A área plantada com algodão no Brasil deve crescer 45% na safra 2010/11 e superar 1,2 milhão de hectares cultivados. Essa forte expansão para acomodar a cultura pode criar uma situação de déficit nos equipamentos disponíveis para a colheita da pluma, que deve alcançar 1,83 milhão de toneladas.

“Não sei se a frota disponível hoje será suficiente para atender toda a necessidade no tempo necessário para a colheita”, reconhece Cesar di Luca, diretor de vendas da Case IH, da CNH, uma das duas empresas que comercializam o equipamento, que não é fabricado no Brasil e precisa ser importado.

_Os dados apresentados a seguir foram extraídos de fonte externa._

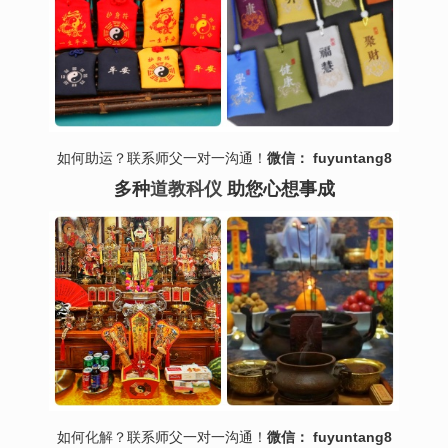
如何助运？联系师父一对一沟通！
微信： fuyuntang8
多种
道教科仪
助您心想事成
如何
化解
？联系师父一对一沟通！
微信： fuyuntang8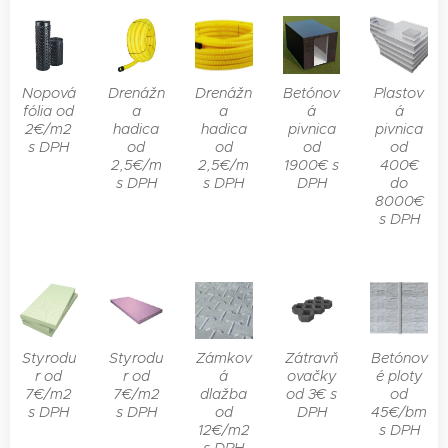
Nopová
Drenážn
Drenážn
Betónov
Plastov
fólia od
a
a
á
á
2€/m2
hadica
hadica
pivnica
pivnica
s DPH
od
od
od
od
2,5€/m
2,5€/m
1900€ s
400€
s DPH
s DPH
DPH
do
8000€
s DPH
Styrodu
Styrodu
Zámkov
Zátravň
Betónov
r od
r od
á
ovačky
é ploty
7€/m2
7€/m2
dlažba
od 3€ s
od
s DPH
s DPH
od
DPH
45€/bm
12€/m2
s DPH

Responsável por praticamente 90% das vendas de colheitadeiras de algodão no Brasil, a americana John Deere forma com a Case a dupla que comercializa esse tipo de equipamento no país. Segundo Paulo Herrmann, diretor de vendas para América Latina da empresa, a companhia também sentiu um aumento da demanda no ano passado e buscou elevar as importações, já que também não produz o equipamento no mercado doméstico.

O aumento na demanda por colheitadeiras – e também da área plantada – não é por acaso. Os preços do algodão no mercado internacional estão nos patamares mais elevados desde a guerra civil americana. “Para esta safra, todas as máquinas que pudemos trazer foram trazidas. Acredito que hoje não existam disponíveis para comercialização nem máquinas novas e nem mesmo usadas”, diz Herrmann.

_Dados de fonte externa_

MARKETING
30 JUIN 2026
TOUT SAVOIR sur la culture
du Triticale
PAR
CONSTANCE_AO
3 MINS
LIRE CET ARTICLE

Por serem máquinas específicas, os números para as colheitadeiras de algodão são bem mais modestos em comparação ao mercado em geral. As estimativas são de que as vendas desse tipo de equipamento em 2011 dobrem e fiquem entre 90 e 100 unidades, ante as 40 a 50 comercializadas no ano passado. “Acreditamos que a área plantada se expandirá cerca de 5% no próximo ciclo o que deve incentivar uma substituição do maquinário”, afirma Herrmann. (AI).